Table 5 The work function (eV) of Pd as calculated with each exchange–correlation DF, presented alongside previous computational and experimental results. Results from the current work are highlighted in bold, and the percentage difference (%) are given in parentheses relative to the experimental measurement of Fisher et al.61 for the (111) facet, Küppers et al.62 for the (100) facet, and Gay et al.63 for the (110) facet
DF Facet
(111) (100) (110)
PBE 5.19 (−4.60) 5.02 (−5.28) 4.80 (0.00)
Da Silva et al.2 5.64
Patra et al.14 5.32 5.12 4.95
Tran et al.10 5.20 5.13 4.62
Singh-Miller et al.48 5.25 5.11 4.87
PBE+TS 5.24 (−3.67) 5.04 (−4.91) 4.85 (+1.04)
PBE+MBD-NL 5.17 (−4.96) 5.04 (−4.91) 4.77 (−0.62)
TPSS 5.50 (+1.10) 5.38 (+1.51) 5.11 (+6.46)
SCAN 5.51 (+1.29) 5.38 (+1.51) 5.16 (+7.50)
Patra et al.14 5.39 5.19 5.04
RevSCAN 5.42 (0.37) 5.03 (−5.09) 4.82 (+0.42)
mBEEF 5.17 (−4.96) 4.99 (−5.85) 4.80 (0.00)
Derry et al.62 5.67 ± 0.12 5.48 ± 0.23 5.07 ± 0.2
Fisher et al.61 5.44 ± 0.03
Küppers et al.64 5.3
Gay et al.63 4.8


The work function data for Cu are presented in Table 6 compared with other computational and experimental work.
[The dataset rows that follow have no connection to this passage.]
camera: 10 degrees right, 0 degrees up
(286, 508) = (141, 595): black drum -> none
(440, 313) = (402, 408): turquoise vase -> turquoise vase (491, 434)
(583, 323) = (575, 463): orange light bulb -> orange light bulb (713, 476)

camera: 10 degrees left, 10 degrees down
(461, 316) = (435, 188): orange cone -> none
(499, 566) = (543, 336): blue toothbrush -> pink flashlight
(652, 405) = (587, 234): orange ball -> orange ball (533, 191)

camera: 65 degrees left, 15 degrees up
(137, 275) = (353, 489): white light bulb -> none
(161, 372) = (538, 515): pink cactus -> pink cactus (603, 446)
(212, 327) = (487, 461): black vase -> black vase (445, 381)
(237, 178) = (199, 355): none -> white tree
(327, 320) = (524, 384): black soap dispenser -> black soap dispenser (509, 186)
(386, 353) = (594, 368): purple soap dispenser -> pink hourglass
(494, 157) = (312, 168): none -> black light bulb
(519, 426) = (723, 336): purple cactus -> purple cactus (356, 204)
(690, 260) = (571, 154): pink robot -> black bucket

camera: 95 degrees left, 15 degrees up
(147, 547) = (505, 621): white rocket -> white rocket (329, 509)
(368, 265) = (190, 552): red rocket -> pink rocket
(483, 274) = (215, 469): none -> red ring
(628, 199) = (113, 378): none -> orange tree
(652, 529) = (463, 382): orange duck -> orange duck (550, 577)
For the (111) facet, SCAN predicts a value of Φ that is very close to experiment (4.89 for 4.94 eV,65 respectively) with an difference of 1.01%, followed by mBEEF with a difference of 2.23%, while PBE+MBD-NL give a large difference (4.71 eV, 4.66%). For the (100) facet, TPSS gives the value of 4.59 eV reported experimentally,66 with mBEEF also performing well (4.53 eV, 1.31%) while a larger deviation was obtained with PBE (4.44 eV, 3.27%). For the (110) facet, the calculated Φ using TPSS is in good agreement with experiment (4.50 eV for 4.45 eV, respectively)62 with a difference of 1.12%, followed by PBE and mBEEF [4.35 eV (2.25%) and 4.33 eV (2.69%), respectively], while RevSCAN predicts a low Φ of 4.18 eV, giving the largest difference (6.06%).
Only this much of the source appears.